# SOURCE TEXT
Cranberry Snickerdoodle Cookies

Ingredients

  • Servings: 4
  • 1 1/2 cups white sugar
  • 1/2 cup butter, softened
  • 1/2 cup shortening
  • 2 eggs
  • 2 3/4 cups all-purpose flour
  • 2 teaspoons cream of tartar
  • 1 teaspoon baking soda
  • 1/2 teaspoon salt
  • 1 (8 ounce) package cream cheese, softened and cubed
  • 1 cup dried cranberries
  • 6 tablespoons white sugar
  • 2 tablespoons ground cinnamon

Recipe

    Preparation Time: 15 mins Cook Time: 10 mins Ready Time: 1 hr 25 mins

  • beat 1 1/2 cups sugar, butter, shortening, and eggs together in a large bowl until smooth and creamy. sift flour, cream of tartar, baking soda, and salt together in a separate bowl.
  • stir flour mixture into butter mixture; add cream cheese and stir until dough is just-combined. mix cranberries into dough using a wooden spoon. cover bowl with plastic wrap and refrigerate until chilled, about 1 hour.

# DESCRIPTION OF THE TASK
Carry the cranberry snickerdoodle recipe forward from its last step, writing the remaining instructions in the same style.

# RECORDS SHOWN
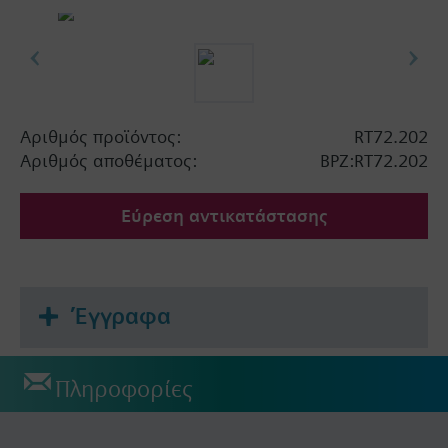
Αριθμός προϊόντος:
RT72.202
Αριθμός αποθέματος:
BPZ:RT72.202
Εύρεση αντικατάστασης
Έγγραφα
Πληροφορίες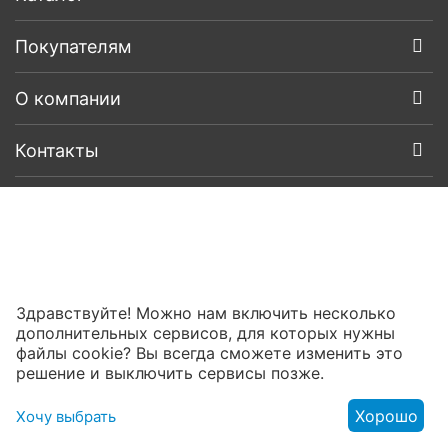
Покупателям
О компании
Контакты
Здравствуйте! Можно нам включить несколько
дополнительных сервисов, для которых нужны
файлы cookie? Вы всегда сможете изменить это
решение и выключить сервисы позже.
Хорошо
Хочу выбрать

# RESPONSE
  • preheat oven to 400 degrees f (200 degrees c).
  • whisk 6 tablespoons sugar and cinnamon together in a shallow bowl. roll cookie dough into 48 equal-size balls and roll each ball in cinnamon sugar; place dough balls 2-inches apart on nonstick baking sheets.
  • bake in the preheated oven until lightly browned but still slightly soft in the center, 8 to 10 minutes. cool on baking sheets for 1 minute before transferring to a wire rack to cool completely.